Main Results and Discussion

Chromatographic Resolution:

• Baseline separation achieved: SA at 1.71 min, MMA at 2.37 min.

Linearity and Calibration:

• MMA standards in PBS produced a linear curve from 15 to 1200 ng/mL (R² = 0.9953) using 1/x² weighting.

Accuracy and Precision:

• PBS QC samples (25, 200, 1000 ng/mL) showed biases within ±11% and RSD <10%.
• Plasma QC adjusted for endogenous MMA (~12.2 ng/mL) delivered biases <10% and RSD <5%.

Recovery and Matrix Effects:

• Recovery from PBS ranged 91–96% with matrix suppression −4% to −10%.
• Plasma recovery ranged 81–105% with matrix suppression −10% to −22%.

Benefits and Practical Applications

• High-throughput capable of processing 96 samples within 1–2 hours without derivatization.
• Low elution volumes enhance sensitivity and reduce sample failures.
• Use of surrogate matrix (PBS) simplifies calibration when blank plasma is scarce.
• Robust reproducibility and minimal matrix interferences support clinical and QA/QC laboratories.
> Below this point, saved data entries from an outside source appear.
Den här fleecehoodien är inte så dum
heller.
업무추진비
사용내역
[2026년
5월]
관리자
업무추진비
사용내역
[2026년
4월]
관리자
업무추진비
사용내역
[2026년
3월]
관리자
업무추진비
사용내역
Future Trends and Possibilities

• Automation of SPE and LC integration for fully unattended workflows.
• Extension of mixed-mode SPE methods to other organic acids and biomarkers.
• Development of faster chromatography phases and smaller particle sizes to shorten run times further.
• Integration with high-resolution mass spectrometry and advanced data analytics for broader metabolomic profiling.

Conclusion

The combined use of SOLAµ WAX mixed-mode SPE and fast LC-MS/MS on an Acclaim Surfactant Plus column provides a reliable, high-throughput method for quantifying MMA in human plasma. Excellent recovery, low matrix effects, and clear separation from succinic acid ensure accurate, precise results suited for clinical diagnostics and routine laboratory analysis.